Abstrakt
Hyaluronic acid (HA) is a naturally occuring biopolymer, which exhibits biocompatibility, ability to form hydrogels, has viscoelastic properties and is biodegradable. Thus HA is broadly used in applications based on healthcare, dermatology, pharmacy and tissue engineering [1], [2].
In recent years there has been a growing interest in preparing nanofibers based on HA as these fibers can act like a scaffold for regenerative medicine. Nanofibers are widely prepared by electrospinning, since it provides reproducible method for creating the uniform nanofibrous mats.
However, the electrospinning of large molecular weight biopolymers such as HA is difficult due to its polyelectrolytic nature and high viscosity in aqueous solutions [3]. Also, the stability of HA nanofibrous mats in vitro or in vivo is limited, as HA dissolves immediately after contact with water.
On the other hand, with commonly used techniques for crosslinking of polymers it is still difficult to maintain biocompatibility. This paper introduces the conditions and methods for preparation of biocompatible, biodegradable, stable and uniform HA nanofibrous mats.
In this study, the conditions for easy reproducible electrospinning of high molecular weight (1,2 MDa) HA in concentration 0,5% w/w in aqueous solutions were found. It was proven there is no need to add toxic solvents or blend HA with other polymers for enhancing the electrospinnability and that contrasts with other studies such as [3]-[5].
The ultrafine fibers of HA were prepared via needle-less method called NanospiderTM. The morphology was carried out by the scanning electron microscope (SEM) and it was found that the bead free fibers with an average diameter of (79,4 +- 18,6) nm were prepared.
To increase the stability in aqueous solutions the plasma modification method was chosen. The surface treatment was performed by cold methane plasma, RF Frequency Plasma Assisted Chemical Vapor Deposition (PACVD) method.
This technique is a chemical deposition method, chemical reactions were conducted in a high-frequency electric field in a vacuum chamber into which methane gas was injected. Other parameters included vacuum pressure [Pa], voltage [V], gas flow [sccm] and time [min].

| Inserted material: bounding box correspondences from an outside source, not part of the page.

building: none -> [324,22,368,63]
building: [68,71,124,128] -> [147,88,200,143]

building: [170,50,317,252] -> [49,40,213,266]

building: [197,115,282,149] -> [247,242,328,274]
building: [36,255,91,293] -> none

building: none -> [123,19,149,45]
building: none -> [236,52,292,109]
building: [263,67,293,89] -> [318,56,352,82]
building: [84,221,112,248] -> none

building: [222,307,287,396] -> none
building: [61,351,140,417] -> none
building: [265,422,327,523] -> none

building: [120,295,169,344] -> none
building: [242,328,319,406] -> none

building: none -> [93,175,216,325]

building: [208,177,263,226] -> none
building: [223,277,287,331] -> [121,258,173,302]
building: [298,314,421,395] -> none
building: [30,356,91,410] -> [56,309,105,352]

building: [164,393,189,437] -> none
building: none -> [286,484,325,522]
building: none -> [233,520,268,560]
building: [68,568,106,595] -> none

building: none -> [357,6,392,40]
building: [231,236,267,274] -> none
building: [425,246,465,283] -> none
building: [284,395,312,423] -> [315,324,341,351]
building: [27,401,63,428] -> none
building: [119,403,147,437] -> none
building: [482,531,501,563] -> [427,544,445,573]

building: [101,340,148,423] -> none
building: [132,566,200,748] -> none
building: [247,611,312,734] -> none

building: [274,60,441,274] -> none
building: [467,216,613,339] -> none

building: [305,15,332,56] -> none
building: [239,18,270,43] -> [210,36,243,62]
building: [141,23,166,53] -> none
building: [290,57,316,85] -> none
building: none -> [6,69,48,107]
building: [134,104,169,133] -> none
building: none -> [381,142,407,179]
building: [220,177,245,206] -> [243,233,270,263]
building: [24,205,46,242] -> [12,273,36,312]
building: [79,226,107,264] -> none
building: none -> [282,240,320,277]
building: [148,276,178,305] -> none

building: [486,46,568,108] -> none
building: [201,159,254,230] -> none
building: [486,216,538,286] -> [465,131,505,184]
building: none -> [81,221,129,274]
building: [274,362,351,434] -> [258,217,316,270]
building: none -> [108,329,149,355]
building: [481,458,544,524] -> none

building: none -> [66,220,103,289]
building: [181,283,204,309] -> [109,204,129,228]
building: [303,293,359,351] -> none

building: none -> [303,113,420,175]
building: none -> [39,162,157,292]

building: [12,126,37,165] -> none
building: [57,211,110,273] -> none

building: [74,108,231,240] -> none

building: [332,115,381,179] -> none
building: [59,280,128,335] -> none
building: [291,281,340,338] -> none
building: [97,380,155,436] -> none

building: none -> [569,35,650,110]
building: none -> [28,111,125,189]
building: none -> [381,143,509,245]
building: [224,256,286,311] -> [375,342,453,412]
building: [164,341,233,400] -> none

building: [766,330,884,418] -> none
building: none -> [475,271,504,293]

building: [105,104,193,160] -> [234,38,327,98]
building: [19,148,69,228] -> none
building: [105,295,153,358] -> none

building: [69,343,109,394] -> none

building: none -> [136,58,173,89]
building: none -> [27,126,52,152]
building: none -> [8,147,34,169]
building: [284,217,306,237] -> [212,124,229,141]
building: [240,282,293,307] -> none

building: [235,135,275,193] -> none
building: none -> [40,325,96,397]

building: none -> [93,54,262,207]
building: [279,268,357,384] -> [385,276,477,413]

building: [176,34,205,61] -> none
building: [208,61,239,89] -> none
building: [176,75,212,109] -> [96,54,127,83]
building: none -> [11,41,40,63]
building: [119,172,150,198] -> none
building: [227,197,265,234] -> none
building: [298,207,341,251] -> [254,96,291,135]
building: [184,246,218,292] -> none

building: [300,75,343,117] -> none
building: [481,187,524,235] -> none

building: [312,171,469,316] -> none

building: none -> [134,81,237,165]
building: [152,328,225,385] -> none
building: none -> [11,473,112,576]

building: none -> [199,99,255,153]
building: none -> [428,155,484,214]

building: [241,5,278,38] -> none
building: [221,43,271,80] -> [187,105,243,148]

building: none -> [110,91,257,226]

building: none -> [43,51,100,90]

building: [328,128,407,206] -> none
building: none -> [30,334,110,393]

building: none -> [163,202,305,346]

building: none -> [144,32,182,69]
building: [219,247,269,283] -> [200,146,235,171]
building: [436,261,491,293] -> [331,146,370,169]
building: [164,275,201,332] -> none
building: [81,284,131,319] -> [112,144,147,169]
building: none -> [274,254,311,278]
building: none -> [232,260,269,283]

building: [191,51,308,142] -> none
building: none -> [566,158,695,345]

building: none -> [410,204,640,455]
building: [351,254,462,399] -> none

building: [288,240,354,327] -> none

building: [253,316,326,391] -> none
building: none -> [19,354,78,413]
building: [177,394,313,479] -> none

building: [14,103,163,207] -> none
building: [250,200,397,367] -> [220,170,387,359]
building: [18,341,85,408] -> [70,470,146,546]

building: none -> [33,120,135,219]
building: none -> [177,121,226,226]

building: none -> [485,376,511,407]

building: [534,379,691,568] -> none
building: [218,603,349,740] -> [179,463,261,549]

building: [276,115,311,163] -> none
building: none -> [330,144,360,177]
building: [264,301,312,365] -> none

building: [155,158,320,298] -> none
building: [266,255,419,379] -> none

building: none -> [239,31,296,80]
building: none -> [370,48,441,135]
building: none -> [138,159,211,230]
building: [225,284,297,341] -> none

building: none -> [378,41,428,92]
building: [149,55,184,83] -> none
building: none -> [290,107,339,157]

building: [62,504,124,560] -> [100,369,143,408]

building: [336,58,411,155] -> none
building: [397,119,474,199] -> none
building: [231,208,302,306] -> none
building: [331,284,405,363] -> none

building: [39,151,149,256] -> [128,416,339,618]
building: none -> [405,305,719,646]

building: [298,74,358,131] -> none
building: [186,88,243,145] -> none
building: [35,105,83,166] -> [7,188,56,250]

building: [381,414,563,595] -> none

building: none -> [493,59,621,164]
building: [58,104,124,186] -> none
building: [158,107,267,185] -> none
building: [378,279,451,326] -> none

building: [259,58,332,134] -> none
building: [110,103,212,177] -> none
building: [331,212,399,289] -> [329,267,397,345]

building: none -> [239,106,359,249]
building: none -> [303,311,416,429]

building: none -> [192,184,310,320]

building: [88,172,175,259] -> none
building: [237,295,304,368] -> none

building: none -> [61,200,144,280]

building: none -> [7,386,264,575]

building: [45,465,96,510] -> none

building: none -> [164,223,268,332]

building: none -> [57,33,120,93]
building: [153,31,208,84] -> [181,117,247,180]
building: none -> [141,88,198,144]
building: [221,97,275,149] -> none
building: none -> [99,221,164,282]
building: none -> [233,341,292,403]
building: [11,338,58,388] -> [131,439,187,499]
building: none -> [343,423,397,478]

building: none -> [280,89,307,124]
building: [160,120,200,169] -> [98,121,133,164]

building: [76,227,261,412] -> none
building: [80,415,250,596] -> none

In all processes, the parameters were kept constant at the following values: p = 20 Pa; U = 200 V; CH4 = 20 sccm; t = 3 min. The SEM observation show that the diameter of nanofibers was increased to (113,77 +- 30,84) nm.
The important result is, that the hydrophobicity of the HA nanofibers was rapidly increased. Accroding to contact angle measurement via sessile drop technique, the contact angle was increased from (46,59 +- 15,19)° to (106,29 +- 10,23)°.
The FTIR spectra showed no difference before and after treatment and it means, that the chemical structure of HA remained unchanged after plasma exposure. The stability of HA layer was mainted during in vitro testing and no change in morphological structure was observed.
The cytotoxicity of the HA nanofibrous mat after plasma treatment was assesed via in vitro testing accroding to ISO 10993-5:2009 Biological evaluation of medical devices - Part 5: Tests for in vitro cytotoxicity. It was found, that the treated HA nanofibers are cytocompatible and even promote cell adhesion and proliferation of mouse 3T3 fibroblasts. (C) 2019 Avestia Publishing.